■ **Study text**
========================
Thursday, June 29, 2006

Can't Get There From Here

Yesterday Mother Nature slapped us again for being disrespectful. We had been getting a fair amount of rain for the better part of the week, so the ground had soaked up about as much as it cared to. Then Tuesday night about 8 pm the skies opened up and we ended up getting something close to 8 inches in a few hours. We live in what is called the Endless Mountains region of North East Pennsylvania, which is best described as mostly a ridge and hollow type landscape. We are up on top of a huge hill, and most of the houses around here are up out of the flood plains, so when we get rain events like this we don't worry much about our houses standing in flood water like the valley cities (Wilkes-Barre, Scranton) do. Where we run into trouble is that all the water gets funneled into very narrow and often steep places which makes it run fast and deep. The Whites Creek which runs a mile to the west of the farm is usually about 15 feet wide and a foot or so deep. When I checked it yesterday morning it had spilled over it's banks and had covered most of the creek flats that are down there. Three of the roads that cross that creek, each within about a mile of each other had their bridges destroyed. One of the problems we are having in this part of the state is that there are a lot of bridges closed for repair and not a lot of money to fix them. Bridges that are closed often stay that way for 5 years until the state gets around to repair them. I hope they will be able to repair some of these bridges faster than that.
Our Springville Township road crew is pretty impressive though. The township road that runs along the creek was largely covered up with debris and stone that had washed down our hill and dumped onto the road. By the middle of the afternoon they had managed to make that road passable, and the bridge that they built last year was the only one that I know of that survived.
========================
■ **Provided information**
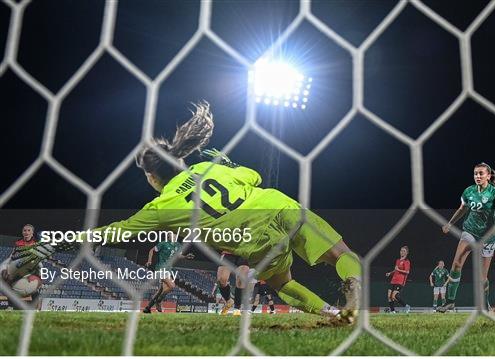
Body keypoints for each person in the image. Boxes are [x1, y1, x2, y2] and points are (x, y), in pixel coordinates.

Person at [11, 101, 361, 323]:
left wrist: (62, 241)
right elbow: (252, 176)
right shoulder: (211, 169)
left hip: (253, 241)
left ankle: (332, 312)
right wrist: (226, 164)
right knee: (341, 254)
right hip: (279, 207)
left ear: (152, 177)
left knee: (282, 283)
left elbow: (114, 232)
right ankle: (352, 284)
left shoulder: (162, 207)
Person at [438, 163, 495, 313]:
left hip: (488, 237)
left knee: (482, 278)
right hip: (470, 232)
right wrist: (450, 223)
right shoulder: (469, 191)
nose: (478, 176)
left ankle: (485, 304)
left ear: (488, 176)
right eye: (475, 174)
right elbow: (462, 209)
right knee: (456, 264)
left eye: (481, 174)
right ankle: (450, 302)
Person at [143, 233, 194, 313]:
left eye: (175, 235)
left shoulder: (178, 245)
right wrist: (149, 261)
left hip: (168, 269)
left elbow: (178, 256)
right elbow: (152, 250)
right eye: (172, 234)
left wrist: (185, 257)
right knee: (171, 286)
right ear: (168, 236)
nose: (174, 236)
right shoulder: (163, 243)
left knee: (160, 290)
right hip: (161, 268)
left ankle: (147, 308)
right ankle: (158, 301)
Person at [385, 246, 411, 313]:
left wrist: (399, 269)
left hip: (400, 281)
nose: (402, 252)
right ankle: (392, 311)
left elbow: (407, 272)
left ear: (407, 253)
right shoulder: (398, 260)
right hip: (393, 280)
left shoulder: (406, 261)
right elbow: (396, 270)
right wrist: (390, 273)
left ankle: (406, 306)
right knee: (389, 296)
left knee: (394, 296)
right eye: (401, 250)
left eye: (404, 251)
========================
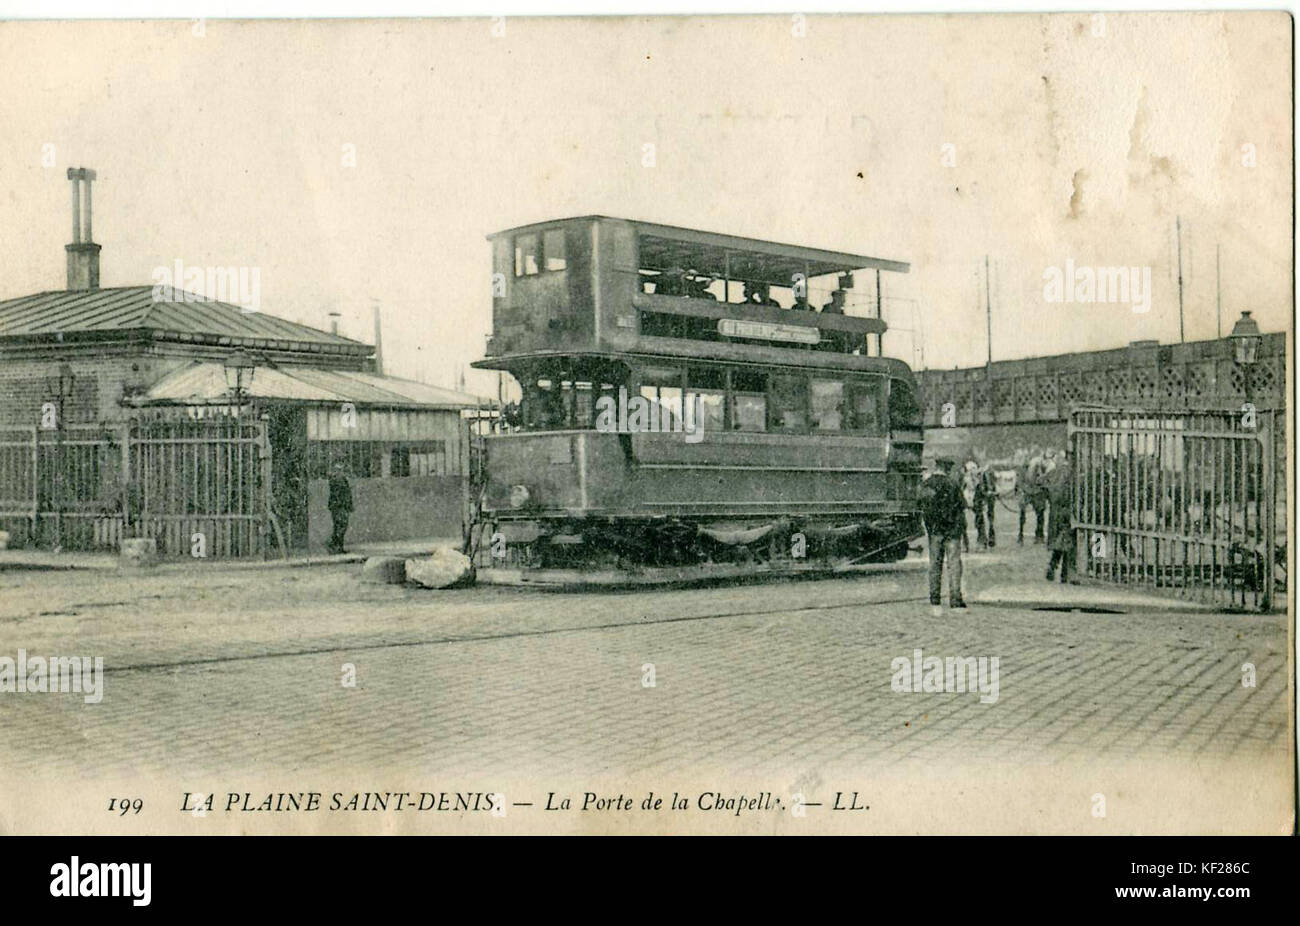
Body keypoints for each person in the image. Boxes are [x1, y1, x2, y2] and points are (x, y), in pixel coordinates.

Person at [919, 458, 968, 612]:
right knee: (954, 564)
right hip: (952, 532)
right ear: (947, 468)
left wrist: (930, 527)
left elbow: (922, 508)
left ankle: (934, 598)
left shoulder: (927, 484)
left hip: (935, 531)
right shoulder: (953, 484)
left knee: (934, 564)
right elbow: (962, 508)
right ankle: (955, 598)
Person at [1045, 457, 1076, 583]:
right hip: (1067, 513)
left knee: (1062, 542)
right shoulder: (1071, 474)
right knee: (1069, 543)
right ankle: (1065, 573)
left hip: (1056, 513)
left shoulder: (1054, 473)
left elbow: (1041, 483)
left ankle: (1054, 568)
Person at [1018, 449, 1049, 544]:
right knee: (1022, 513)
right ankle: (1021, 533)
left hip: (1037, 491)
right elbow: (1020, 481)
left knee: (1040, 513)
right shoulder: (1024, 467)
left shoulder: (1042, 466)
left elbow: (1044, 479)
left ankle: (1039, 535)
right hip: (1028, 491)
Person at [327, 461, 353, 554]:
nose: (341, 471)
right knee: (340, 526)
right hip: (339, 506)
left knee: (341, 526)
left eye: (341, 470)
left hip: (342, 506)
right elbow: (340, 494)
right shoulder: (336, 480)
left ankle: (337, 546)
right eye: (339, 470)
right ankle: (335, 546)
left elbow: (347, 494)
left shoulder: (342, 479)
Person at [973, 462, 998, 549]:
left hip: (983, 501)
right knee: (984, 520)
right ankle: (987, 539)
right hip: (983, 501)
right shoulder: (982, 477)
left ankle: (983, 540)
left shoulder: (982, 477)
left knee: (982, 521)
========================
■ **Work order A**
In the flood post, how wide is Whites Creek usually?
■ **Work order B**
Reproduce the stretch of the flood post from "Our Springville Township" through "of that survived.".
The listing is separate material, unrelated to the flood post.

■ **Answer section A**
About 15 feet wide.

■ **Answer section B**
Our Springville Township road crew is pretty impressive though. The township road that runs along the creek was largely covered up with debris and stone that had washed down our hill and dumped onto the road. By the middle of the afternoon they had managed to make that road passable, and the bridge that they built last year was the only one that I know of that survived.